## Stored items

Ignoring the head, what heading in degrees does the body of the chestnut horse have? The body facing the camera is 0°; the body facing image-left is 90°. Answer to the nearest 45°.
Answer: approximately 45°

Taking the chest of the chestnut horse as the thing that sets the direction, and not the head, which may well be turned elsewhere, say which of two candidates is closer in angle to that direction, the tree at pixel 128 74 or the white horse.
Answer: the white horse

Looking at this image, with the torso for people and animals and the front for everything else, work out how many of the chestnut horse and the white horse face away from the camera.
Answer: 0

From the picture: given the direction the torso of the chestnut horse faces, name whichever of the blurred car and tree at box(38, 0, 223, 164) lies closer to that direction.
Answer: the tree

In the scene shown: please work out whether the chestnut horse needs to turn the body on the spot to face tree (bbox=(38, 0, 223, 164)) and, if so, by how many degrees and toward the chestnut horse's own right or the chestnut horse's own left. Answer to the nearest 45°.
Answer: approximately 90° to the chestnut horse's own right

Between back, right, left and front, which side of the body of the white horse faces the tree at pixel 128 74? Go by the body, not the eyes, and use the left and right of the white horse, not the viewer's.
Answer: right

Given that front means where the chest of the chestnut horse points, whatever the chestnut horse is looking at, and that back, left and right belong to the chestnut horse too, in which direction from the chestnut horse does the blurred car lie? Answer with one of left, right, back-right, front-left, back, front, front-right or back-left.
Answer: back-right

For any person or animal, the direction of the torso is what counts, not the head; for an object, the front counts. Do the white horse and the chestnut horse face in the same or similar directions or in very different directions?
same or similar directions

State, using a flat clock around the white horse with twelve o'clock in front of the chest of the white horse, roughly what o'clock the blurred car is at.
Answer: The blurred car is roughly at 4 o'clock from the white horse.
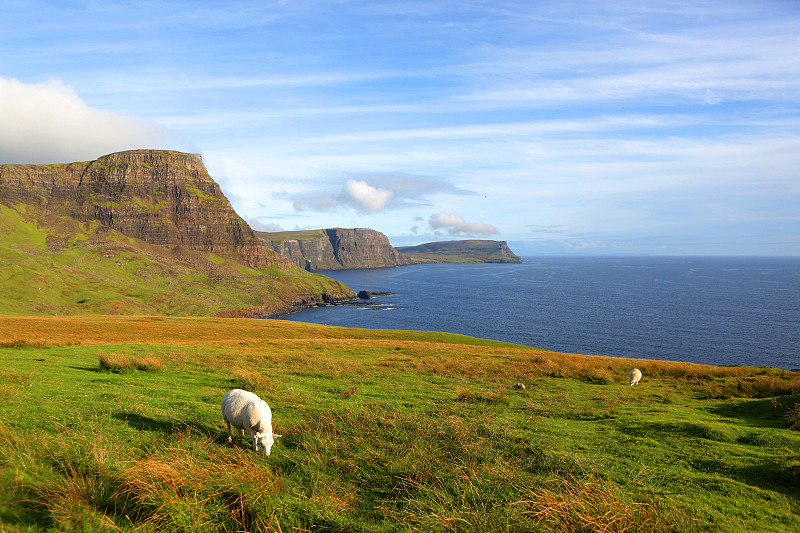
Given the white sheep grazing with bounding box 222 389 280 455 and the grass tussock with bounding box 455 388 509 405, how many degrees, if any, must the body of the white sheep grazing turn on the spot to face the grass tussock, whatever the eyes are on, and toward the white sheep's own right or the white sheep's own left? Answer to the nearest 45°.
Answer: approximately 90° to the white sheep's own left

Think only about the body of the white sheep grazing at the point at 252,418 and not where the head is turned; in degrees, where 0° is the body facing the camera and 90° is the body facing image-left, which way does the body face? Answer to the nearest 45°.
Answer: approximately 315°

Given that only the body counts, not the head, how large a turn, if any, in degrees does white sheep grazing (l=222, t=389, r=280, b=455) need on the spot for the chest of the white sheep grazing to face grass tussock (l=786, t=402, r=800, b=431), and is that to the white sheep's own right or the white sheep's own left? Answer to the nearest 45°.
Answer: approximately 45° to the white sheep's own left

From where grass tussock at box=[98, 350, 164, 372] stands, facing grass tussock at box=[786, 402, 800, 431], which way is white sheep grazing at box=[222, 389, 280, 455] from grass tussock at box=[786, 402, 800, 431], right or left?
right

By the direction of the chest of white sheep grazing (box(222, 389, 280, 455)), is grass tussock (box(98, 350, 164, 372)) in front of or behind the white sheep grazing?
behind

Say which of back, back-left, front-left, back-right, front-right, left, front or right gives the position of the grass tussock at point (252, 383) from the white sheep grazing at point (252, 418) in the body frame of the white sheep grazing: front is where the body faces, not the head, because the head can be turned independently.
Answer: back-left
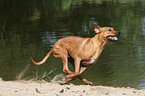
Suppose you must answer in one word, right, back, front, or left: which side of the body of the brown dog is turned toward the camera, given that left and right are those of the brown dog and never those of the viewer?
right
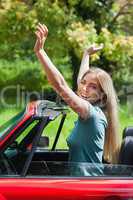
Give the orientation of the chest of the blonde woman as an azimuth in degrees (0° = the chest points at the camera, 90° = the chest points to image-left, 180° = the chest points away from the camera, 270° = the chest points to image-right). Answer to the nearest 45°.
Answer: approximately 90°

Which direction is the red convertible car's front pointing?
to the viewer's left
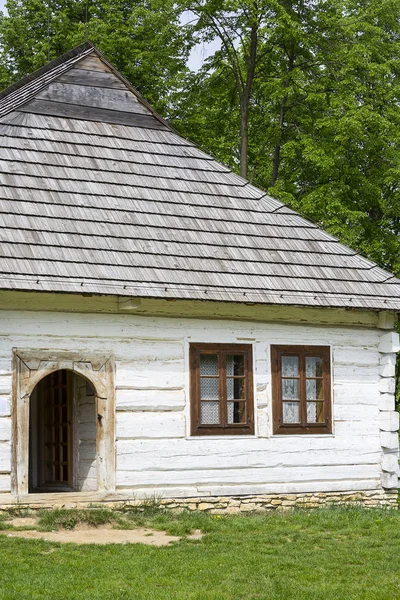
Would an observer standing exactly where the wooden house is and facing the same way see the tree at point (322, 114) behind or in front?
behind

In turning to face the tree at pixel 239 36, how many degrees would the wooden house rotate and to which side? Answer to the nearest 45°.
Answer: approximately 180°

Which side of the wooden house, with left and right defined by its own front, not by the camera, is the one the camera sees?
front
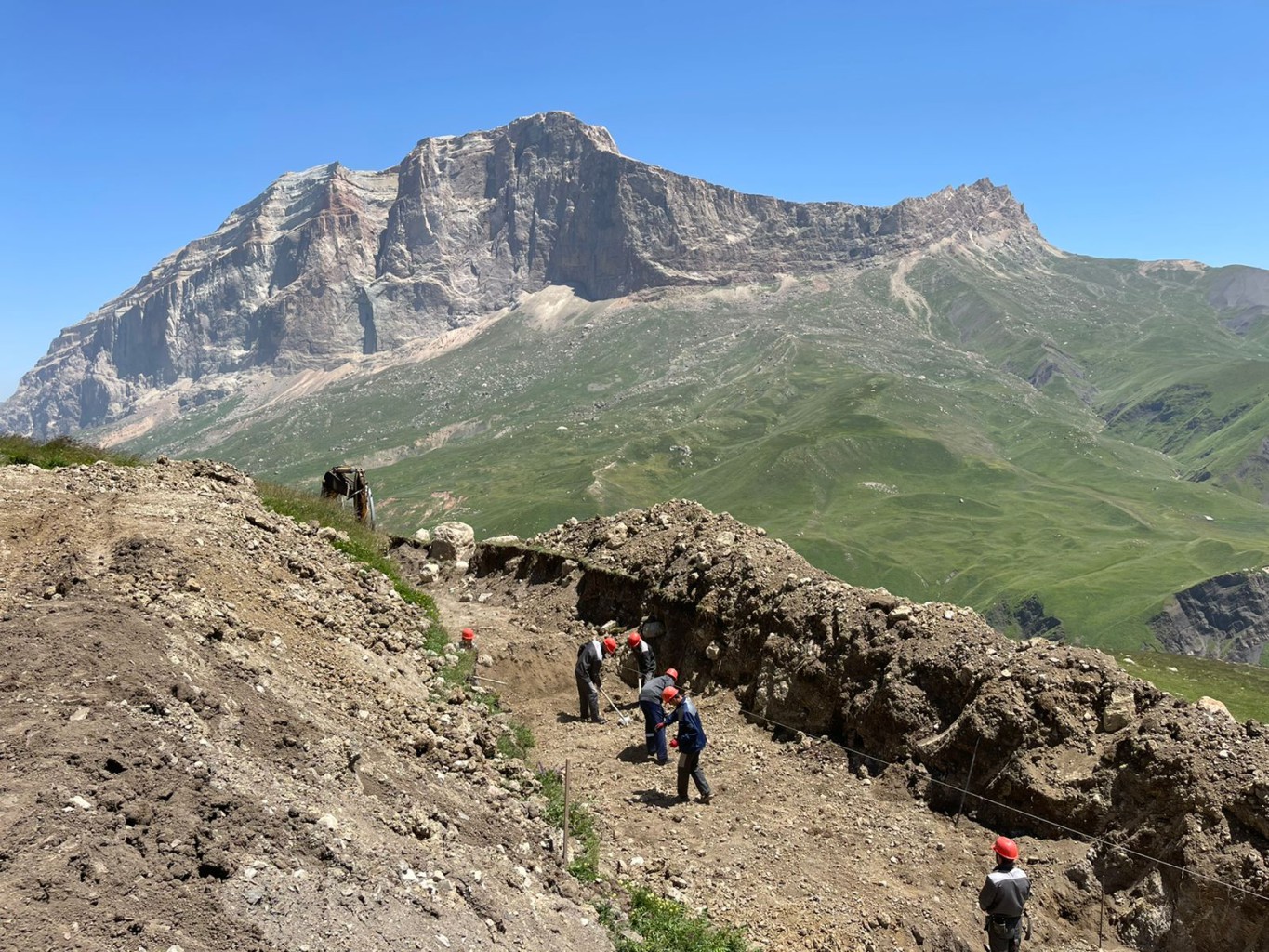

## Task brief
Number every non-blank line of the entries above as a single list, omitting the picture markers.

## Exercise answer
1. Ignoring the head, what heading in degrees does the body of the chestnut horse have? The body facing the camera is 0°; the body facing image-left is 90°. Answer to the nearest 45°.
2. Answer: approximately 45°
3. Taking the chest of the chestnut horse as the thing that sets the direction, and not the head, which may well be turned elsewhere, say which of two candidates is closer in angle to that direction, the tree at pixel 128 74 or the white horse.
4. Answer: the white horse
5. Looking at this image, with the torso for people and animals and the front for everything else, work out how many of the chestnut horse and the white horse face away from the camera.
6. Answer: 0
7. From the picture: given the direction the torso of the chestnut horse faces, name whichever of the blurred car and tree at box(38, 0, 223, 164) lies closer to that direction.
8. Answer: the tree
9. In the scene shown: please work out whether the chestnut horse needs to turn the body on the spot to face tree (bbox=(38, 0, 223, 164)) and, if so, by how many degrees and toward the chestnut horse's own right or the chestnut horse's own left. Answer to the nearest 45°.
10. Answer: approximately 90° to the chestnut horse's own right
11. Between back, right, left and front, which side of the body of the white horse faces the tree at pixel 128 74? Go by the body, not the eyes, and use the left and right of the white horse, not the viewer's.
12. Answer: right
13. Given that front means where the chest of the chestnut horse points, whatever the chestnut horse is looking at, and that back, left and right belong to the chestnut horse too, in which direction from the chestnut horse does the blurred car lie? Answer with one of left, right, back-right, front-left, back, front, front-right or back-left.
14. Answer: back-right
15. For any person or animal, the direction of the torso is what counts, not the head; for an object, the front counts. Do the white horse and the chestnut horse face in the same or similar directions or in very different directions?
16. same or similar directions
17. State, using a flat clock around the white horse with twelve o'clock in front of the chest of the white horse, roughly what o'clock the blurred car is at.
18. Answer: The blurred car is roughly at 4 o'clock from the white horse.
19. Given the white sheep grazing with bounding box 222 389 280 455 and the grass tussock with bounding box 455 388 509 405, how many degrees, if any, must the body of the white sheep grazing turn on the spot to face the grass tussock, whatever the eyes are on, and toward the white sheep's own right or the white sheep's own left? Answer to the nearest 45°.
20. Answer: approximately 90° to the white sheep's own left
21. Think only about the body of the white sheep grazing at the point at 252,418 and not where the head is turned; in degrees, where 0° is the body facing the camera and 90° is the body facing image-left, which way does the body face? Answer to the nearest 45°.
22. Answer: approximately 315°
23. Given that only the body counts, not the head, how large a turn, if any, in degrees does white sheep grazing (l=222, t=389, r=280, b=455) need on the spot for the chest of the white sheep grazing to face grass tussock (l=786, t=402, r=800, b=431), and is that to the white sheep's own right or the white sheep's own left? Answer to the nearest 45°.
24. Answer: approximately 45° to the white sheep's own left
25. From where grass tussock at box=[98, 350, 164, 372] stands, facing grass tussock at box=[786, 402, 800, 431], which way is white sheep grazing at box=[222, 389, 280, 455] from grass tussock at box=[786, 402, 800, 431], right or left?
26. right
27. By the direction of the chest of white sheep grazing (box(222, 389, 280, 455)), is grass tussock (box(98, 350, 164, 372)) in front of or behind the white sheep grazing?
28. behind
29. Say which of back, back-left, front-left, back-right, front-right, left, front or right gives the position of the grass tussock at point (252, 383) from the white sheep grazing at point (252, 418) in the body frame of the white sheep grazing: front is where the body faces, not the head, because the head can be turned independently.
30. Answer: back-left
31. Suppose you must answer in one word, right, back, front, or left: which side of the body of the brown dog is turned toward the camera, given that left and right are those of the brown dog and never those of the viewer?
32. right
33. Give the orientation of the chest of the blonde woman as an azimuth in degrees (0° = the chest points at the camera, 90° = the chest points to image-left, 180° = the chest points away from the camera, 270° = the chest points to image-right). Answer to the nearest 45°.
34. Answer: approximately 90°
35. Which direction is the red convertible car's front pointing?
36. to the viewer's left
37. Would an observer standing exactly where the wooden house is and facing the same way see the tree at point (322, 114) behind or in front?
38. behind
39. In turning to face the tree at pixel 239 36, how many degrees would the wooden house rotate and to which side? Answer to the nearest 45°.
40. Answer: approximately 180°
41. Which side of the wooden house, with left and right defined by its own front, not by the camera, is the one the camera sees?
42. front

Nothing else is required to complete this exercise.